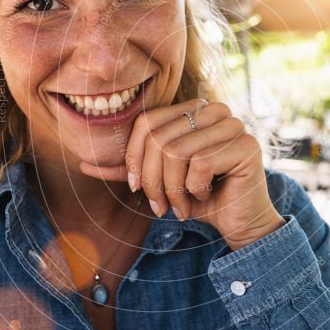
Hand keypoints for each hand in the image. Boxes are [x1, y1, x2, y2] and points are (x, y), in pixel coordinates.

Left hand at [79, 98, 284, 250]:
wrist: (238, 220)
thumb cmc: (198, 197)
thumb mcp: (158, 181)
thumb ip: (128, 169)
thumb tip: (83, 164)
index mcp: (193, 109)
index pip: (146, 124)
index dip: (134, 159)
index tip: (136, 189)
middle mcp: (214, 110)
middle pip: (159, 139)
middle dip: (152, 181)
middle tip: (160, 206)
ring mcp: (233, 125)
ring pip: (177, 153)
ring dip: (173, 190)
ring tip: (181, 206)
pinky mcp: (246, 146)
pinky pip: (201, 165)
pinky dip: (196, 191)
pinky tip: (206, 197)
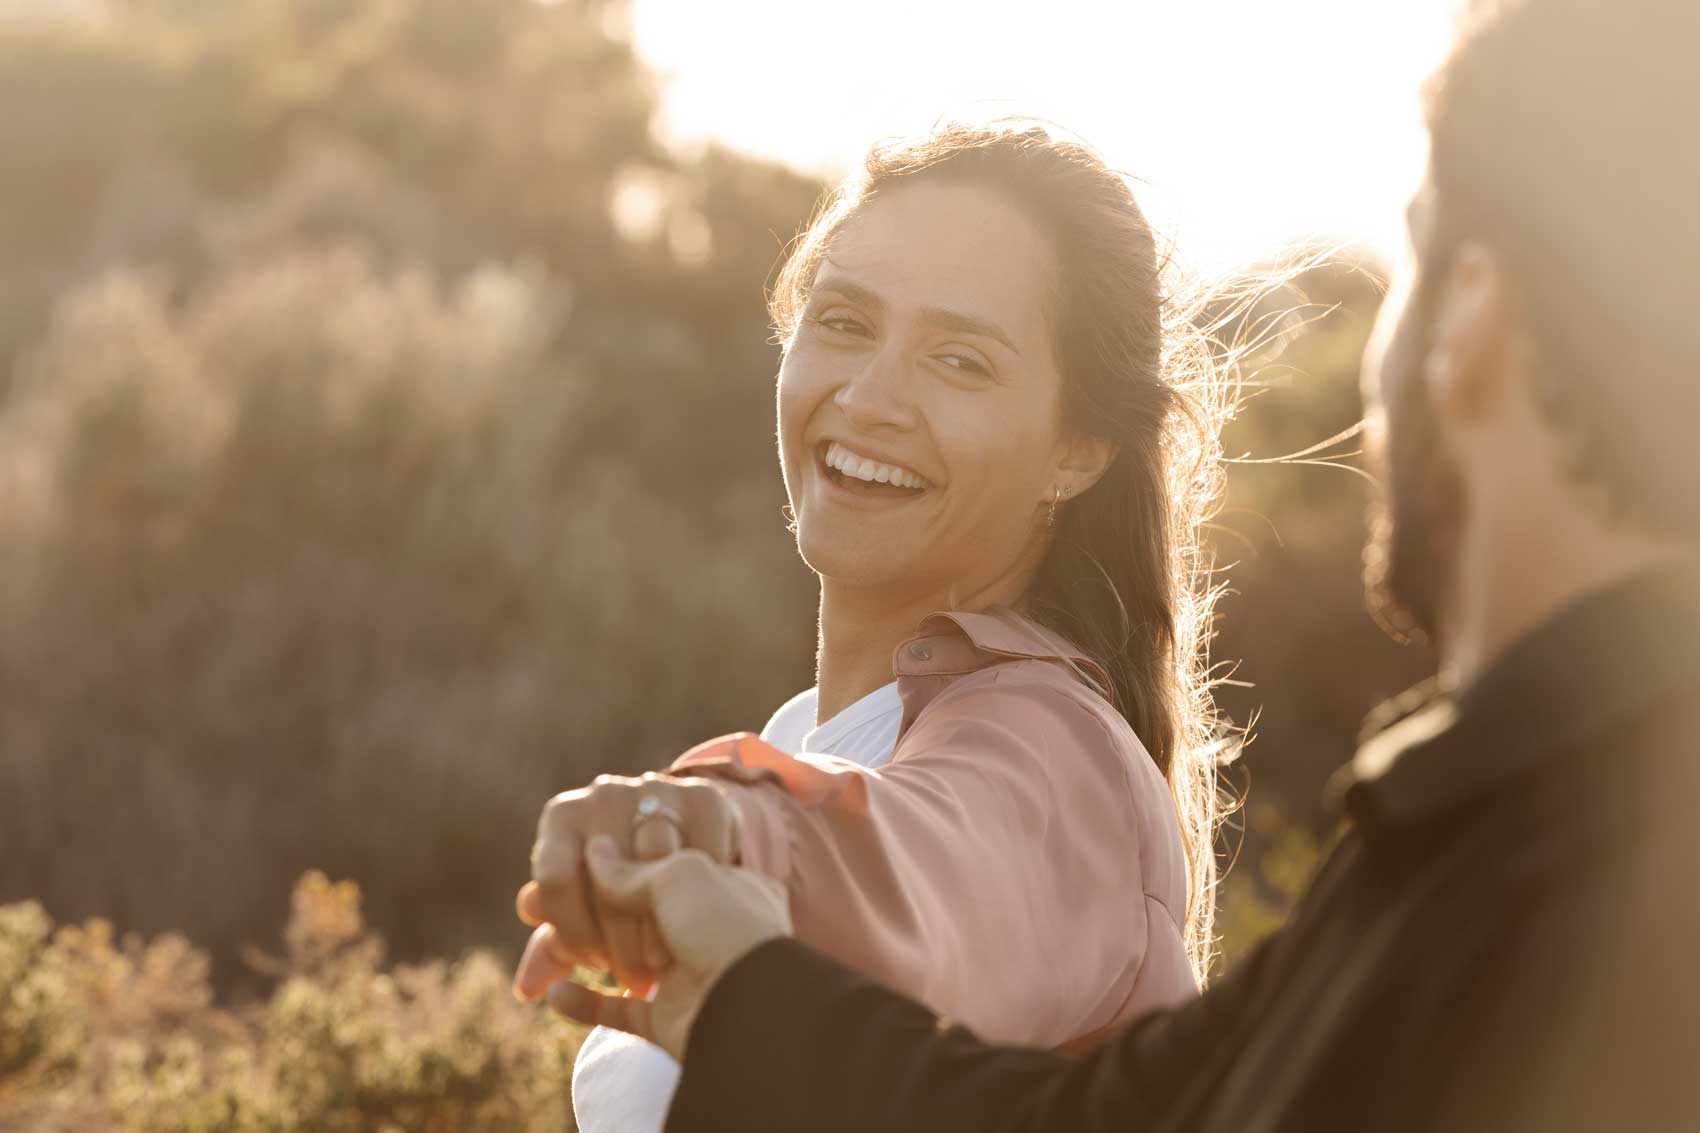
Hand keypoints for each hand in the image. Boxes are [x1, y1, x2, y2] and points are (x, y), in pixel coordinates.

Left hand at [513, 773, 739, 999]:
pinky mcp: (704, 796)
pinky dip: (705, 892)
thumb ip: (553, 947)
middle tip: (635, 978)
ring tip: (666, 960)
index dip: (573, 932)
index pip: (555, 880)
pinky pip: (703, 851)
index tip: (593, 964)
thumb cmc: (614, 882)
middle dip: (621, 942)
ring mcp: (656, 790)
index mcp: (562, 818)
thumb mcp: (582, 910)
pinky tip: (699, 921)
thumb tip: (528, 989)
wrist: (675, 829)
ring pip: (658, 864)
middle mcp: (603, 795)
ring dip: (664, 924)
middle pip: (609, 877)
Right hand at [545, 836, 790, 1059]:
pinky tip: (553, 994)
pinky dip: (584, 1003)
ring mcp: (687, 970)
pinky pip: (616, 1010)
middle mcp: (707, 923)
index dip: (624, 857)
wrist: (749, 1006)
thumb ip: (629, 866)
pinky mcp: (667, 1018)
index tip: (587, 850)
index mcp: (723, 881)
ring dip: (587, 949)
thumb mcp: (679, 871)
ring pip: (623, 954)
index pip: (663, 858)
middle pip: (637, 908)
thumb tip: (594, 852)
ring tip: (549, 943)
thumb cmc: (723, 924)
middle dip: (597, 906)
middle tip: (542, 905)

☆ ☆ ☆ ☆ ☆

### Work instruction
Show, from the material above, each line that includes the string "pinky".

### Response to this task
pinky mcp: (246, 146)
pinky pip: (201, 165)
pinky dip: (196, 191)
pinky tip: (206, 197)
pinky mcp: (704, 796)
pinky dip: (705, 892)
pinky pip: (703, 851)
pinky tip: (699, 921)
pinky tip: (553, 994)
pinky dip: (584, 1003)
pinky pip: (616, 1010)
pinky mcp: (667, 1018)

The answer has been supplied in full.